12 December 2024 Kpler
Downward revisions to December supply have nearly doubled the deficit for the final month of the year, but the rest of the global crude and condensate balance has seen limited changes. The trend of persistent surpluses through the first five months of 2025 is set to weigh on crude prices.
September’s deficit has remained the same, while a narrowing surplus in October has been due to a dip in refining activity being delayed until November instead. These lower runs than previously expected, particularly in Europe and Russia, have lifted November’s surplus close to 900 kbd. As for Q4, supply has been revised lower by 440 kbd, while demand has been ratcheted down by 350 kbd. Revisions in the Middle East (Saudi Arabia, Iraq) and North America (both Canada and the US) account for most of the supply-side adjustments, while widespread downward revisions across Europe, as well as Russia and Asia, account for the weaker demand side of the picture.
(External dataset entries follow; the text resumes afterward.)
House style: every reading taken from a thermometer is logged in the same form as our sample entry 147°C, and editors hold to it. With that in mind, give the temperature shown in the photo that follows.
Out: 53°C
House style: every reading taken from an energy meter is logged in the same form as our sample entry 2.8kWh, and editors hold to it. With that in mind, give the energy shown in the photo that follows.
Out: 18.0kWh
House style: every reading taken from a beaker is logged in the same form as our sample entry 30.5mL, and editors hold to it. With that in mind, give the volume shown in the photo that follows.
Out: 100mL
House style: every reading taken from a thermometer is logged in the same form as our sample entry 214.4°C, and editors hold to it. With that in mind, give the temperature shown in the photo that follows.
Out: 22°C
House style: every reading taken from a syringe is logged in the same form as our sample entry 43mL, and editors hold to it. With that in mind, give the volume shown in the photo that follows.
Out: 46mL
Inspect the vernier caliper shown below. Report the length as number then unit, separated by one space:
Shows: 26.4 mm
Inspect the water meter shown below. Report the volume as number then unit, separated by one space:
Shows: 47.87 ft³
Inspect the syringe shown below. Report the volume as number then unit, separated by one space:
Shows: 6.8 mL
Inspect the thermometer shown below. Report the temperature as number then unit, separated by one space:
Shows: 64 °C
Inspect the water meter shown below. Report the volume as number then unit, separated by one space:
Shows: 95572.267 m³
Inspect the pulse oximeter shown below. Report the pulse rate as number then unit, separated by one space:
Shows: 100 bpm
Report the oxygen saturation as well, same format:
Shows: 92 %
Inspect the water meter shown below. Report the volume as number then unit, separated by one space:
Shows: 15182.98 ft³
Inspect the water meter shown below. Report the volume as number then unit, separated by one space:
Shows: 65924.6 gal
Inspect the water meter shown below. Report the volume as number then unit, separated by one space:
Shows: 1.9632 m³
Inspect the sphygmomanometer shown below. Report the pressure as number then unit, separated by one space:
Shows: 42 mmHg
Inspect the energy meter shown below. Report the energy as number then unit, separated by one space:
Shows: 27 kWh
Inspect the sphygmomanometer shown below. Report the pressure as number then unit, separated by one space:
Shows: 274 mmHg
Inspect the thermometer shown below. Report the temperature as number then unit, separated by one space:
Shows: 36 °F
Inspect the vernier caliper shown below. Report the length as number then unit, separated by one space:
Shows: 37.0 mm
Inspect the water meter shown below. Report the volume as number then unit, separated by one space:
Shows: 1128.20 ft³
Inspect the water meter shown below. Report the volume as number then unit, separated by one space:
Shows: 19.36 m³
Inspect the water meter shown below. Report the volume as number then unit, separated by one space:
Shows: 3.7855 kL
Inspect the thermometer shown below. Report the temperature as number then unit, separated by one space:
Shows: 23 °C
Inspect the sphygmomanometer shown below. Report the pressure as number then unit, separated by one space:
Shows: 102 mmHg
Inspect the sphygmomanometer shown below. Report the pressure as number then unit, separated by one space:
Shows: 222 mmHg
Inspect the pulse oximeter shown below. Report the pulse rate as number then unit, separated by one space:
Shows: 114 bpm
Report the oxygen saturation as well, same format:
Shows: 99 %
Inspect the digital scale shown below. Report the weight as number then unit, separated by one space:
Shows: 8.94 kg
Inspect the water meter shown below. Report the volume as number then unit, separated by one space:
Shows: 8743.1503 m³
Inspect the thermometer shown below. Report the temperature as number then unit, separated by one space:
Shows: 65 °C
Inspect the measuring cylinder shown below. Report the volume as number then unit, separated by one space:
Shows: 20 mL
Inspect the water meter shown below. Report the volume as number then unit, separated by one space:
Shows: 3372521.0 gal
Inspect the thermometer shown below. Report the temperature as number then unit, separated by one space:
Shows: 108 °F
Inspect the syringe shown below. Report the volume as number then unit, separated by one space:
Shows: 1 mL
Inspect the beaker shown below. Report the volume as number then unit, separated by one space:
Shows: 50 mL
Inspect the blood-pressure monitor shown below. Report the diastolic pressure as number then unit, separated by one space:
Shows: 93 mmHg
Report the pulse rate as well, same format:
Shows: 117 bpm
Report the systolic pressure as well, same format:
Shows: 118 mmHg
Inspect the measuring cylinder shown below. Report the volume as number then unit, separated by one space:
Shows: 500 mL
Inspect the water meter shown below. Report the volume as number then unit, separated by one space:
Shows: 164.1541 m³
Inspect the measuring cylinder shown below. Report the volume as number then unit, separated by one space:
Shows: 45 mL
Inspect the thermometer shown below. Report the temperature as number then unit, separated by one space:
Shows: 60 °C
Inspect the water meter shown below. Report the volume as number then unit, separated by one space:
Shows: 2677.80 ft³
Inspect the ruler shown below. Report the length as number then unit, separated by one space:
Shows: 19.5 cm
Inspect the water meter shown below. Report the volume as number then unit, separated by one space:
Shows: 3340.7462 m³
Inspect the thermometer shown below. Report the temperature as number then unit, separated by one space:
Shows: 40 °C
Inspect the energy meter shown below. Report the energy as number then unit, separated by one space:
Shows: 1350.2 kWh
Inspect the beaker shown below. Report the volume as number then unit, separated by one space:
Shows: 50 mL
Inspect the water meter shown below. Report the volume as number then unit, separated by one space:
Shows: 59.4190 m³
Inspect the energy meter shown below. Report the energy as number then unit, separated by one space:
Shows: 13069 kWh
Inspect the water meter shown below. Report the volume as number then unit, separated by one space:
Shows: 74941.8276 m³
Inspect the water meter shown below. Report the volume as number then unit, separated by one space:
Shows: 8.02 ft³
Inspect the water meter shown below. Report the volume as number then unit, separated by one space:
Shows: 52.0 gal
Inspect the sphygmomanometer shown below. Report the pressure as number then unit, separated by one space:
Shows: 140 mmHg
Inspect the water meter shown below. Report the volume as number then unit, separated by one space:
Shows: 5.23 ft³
As for 2025 revisions, January’s surplus has narrowed slightly, February and March are little changed, April’s surplus has widened (due to Brazilian refinery maintenance), and May's surplus has increased slightly. On the aggregate, the surplus over the first five months of next year averages 1.3 Mbd, which compares to 560 kbd in 2023 and 490 kbd in 2024. If every barrel of this surplus makes its way into inventories, then stocks would rise by 200 Mbbls over the period. In contrast to the start of the year, the latest revisions have caused the monthly deficits for June, July and August to all widen. After inventory builds are set to weigh on prices through 1H 2025, strong demand should encourage higher prices in the second half of the year.
Global crude and condensate balance, kbd
OPEC+ Production
OPEC+ crude output rose by nearly 400 kbd m/m in November, driven by Kazakhstan's Kashagan field resuming operations after maintenance and the commissioning of two new FPSOs in Brazil. Libya's production also rebounded to pre-September outage levels.
Meanwhile, the bloc's major producers have intensified efforts to improve compliance. Saudi Arabia's output declined, partly due to maintenance activities at the Yanbu refinery, while both Russia and Iraq brought their production closer to their respective quotas, signalling stronger adherence to the group's targets.